▶ AIM: Copy the listing below word for word, starting at the line that contains "Alt text task for the clock" and ending at the line that contains "The clock shows", with both of those lines included and the pictures left out.

▶ SUPPLIED INFORMATION:

---------------

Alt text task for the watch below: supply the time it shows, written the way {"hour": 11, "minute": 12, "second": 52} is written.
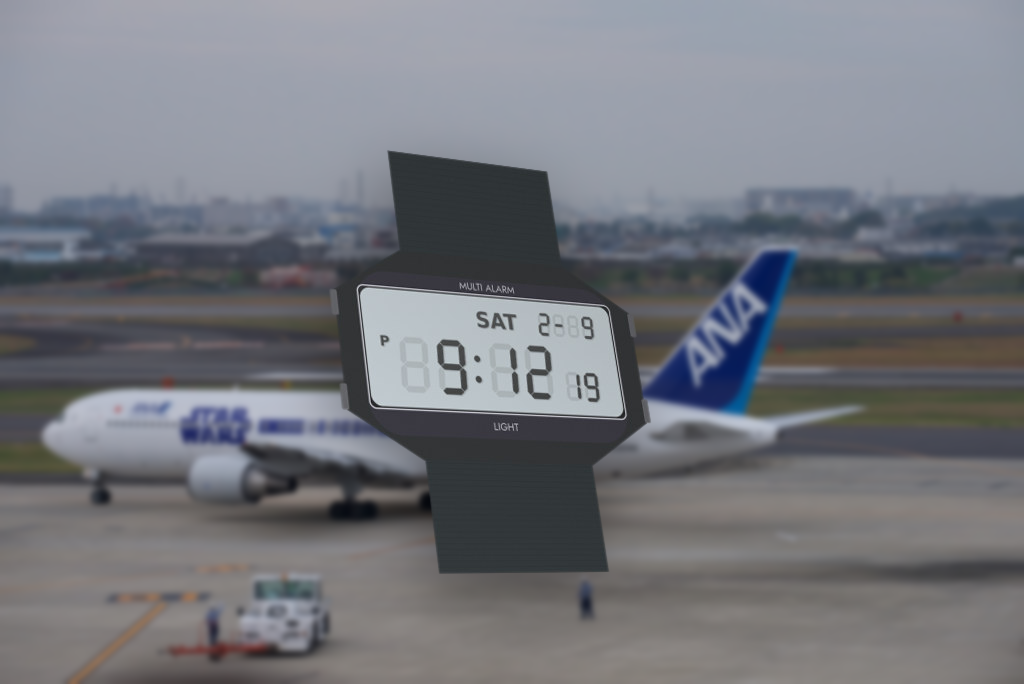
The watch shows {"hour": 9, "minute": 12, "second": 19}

---------------

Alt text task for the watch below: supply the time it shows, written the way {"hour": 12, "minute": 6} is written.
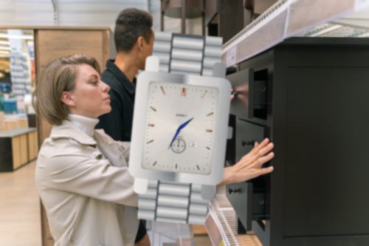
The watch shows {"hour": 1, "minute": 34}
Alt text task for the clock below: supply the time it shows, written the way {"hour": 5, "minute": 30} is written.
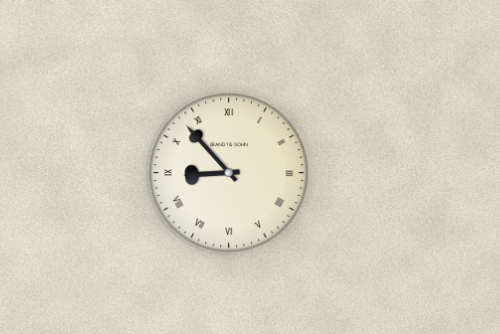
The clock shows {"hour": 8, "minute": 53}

---------------

▶ RESPONSE TO THE EXERCISE:
Alt text task for the clock below: supply the time it shows, written the way {"hour": 5, "minute": 30} is written.
The clock shows {"hour": 8, "minute": 53}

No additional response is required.